:: Exercise text ::

Pinnacle Systems’ Commotion Pro is a complete effects and retouching tool aimed at all professionals who work with moving images. Version 4.0 adds some solid new features, but more interesting is the product’s steady migration into digital effects and multilayered compositing, long a stronghold of Adobe
After Effects. Commotion Pro has a strong tool set for creating mattes and compositing footage, and it can perform some sophisticated video painting that After Effects cannot. It has a comprehensive set of natural-media brushes for just this purpose, as well as a friendly, intuitive interface. As we went to press, Commotion Pro 4.0 was available only as a Mac OS 9 application, but Pinnacle Systems plans to release a free upgrade for Mac OS X users in the fourth quarter of 2001.
New in Commotion Pro 4.0 is the ability to import layered Photoshop files to add animated effects to images. While Commotion Pro doesn’t import Photoshop 6.0 layer features such as Sets, Layer Styles, and Adjustment Layers, it does render text layers. But you can’t save changes back to Photoshop, a real inconvenience that limits the claimed integration between the two programs.
Commotion Pro has its own layer-grouping system that lets users create nested compositions, similar to those you can make in After Effects. It uses folders to group layers, making it easy to manage a multilayered composite and to add effects, a matte, or color adjustments to a group folder. Another new feature, time remapping, lets you stretch or shrink a clip so that a 100-frame sequence, for example, can span 200 frames or 50 frames (or any value).
When you are viewing clips, Commotion Pro uses RAM to play them back in real time. To maximize speed, you should try to load only as many frames as will fit in available RAM. When working with multiple layers, Commotion Pro must render the composite and load frames to RAM in order to maintain real-time playback, and this can hamper performance.
In general, Commotion Pro relies on a lot of RAM. If you try to use it on anything but the fastest Mac, performance can be sluggish. Pinnacle Systems suggests that users allocate at least 128MB of RAM to Commotion Pro.

:: Extracted data ::

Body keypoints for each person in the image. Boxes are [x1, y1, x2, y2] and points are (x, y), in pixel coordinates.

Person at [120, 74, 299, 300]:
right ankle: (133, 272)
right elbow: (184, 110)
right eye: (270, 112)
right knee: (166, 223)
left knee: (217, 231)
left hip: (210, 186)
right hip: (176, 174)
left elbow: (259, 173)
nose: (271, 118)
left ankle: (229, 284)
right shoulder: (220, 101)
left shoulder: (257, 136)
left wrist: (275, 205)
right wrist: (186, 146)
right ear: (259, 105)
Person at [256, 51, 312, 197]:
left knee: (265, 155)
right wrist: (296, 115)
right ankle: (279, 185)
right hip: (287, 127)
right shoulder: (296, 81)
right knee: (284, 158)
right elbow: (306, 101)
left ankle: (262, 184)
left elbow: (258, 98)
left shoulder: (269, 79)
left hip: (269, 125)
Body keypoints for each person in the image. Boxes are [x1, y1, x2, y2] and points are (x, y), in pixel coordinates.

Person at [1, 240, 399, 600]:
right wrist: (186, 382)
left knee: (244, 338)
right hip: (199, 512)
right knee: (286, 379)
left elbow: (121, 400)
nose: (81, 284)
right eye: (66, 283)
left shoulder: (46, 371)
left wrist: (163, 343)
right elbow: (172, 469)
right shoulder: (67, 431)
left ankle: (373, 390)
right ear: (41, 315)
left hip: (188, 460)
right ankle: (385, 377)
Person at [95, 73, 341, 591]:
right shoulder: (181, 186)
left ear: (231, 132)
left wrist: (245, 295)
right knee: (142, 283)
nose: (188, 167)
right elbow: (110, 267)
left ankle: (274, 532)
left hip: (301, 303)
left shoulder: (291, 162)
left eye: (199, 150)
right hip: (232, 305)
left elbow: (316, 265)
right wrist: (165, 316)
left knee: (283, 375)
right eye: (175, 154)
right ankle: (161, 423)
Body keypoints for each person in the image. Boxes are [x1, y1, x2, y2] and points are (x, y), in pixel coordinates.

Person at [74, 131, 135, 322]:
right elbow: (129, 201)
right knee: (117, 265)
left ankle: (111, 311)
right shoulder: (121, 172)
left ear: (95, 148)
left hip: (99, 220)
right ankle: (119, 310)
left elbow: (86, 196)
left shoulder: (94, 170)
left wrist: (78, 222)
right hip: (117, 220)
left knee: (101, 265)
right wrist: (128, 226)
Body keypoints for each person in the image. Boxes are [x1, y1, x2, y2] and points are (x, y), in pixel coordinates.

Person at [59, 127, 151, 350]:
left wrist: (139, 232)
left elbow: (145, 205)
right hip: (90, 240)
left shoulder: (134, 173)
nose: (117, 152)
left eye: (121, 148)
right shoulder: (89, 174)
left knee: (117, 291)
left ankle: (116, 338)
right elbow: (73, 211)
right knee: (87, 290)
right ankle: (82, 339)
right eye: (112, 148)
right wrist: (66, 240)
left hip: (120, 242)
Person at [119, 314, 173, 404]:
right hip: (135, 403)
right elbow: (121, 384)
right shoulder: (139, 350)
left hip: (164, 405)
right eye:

:: Problem statement ::
Copy the Commotion Pro review again, everything from "In general, Commotion" down to "to Commotion Pro.", and substitute "slow" for "sluggish".

:: Solution to this exercise ::
In general, Commotion Pro relies on a lot of RAM. If you try to use it on anything but the fastest Mac, performance can be slow. Pinnacle Systems suggests that users allocate at least 128MB of RAM to Commotion Pro.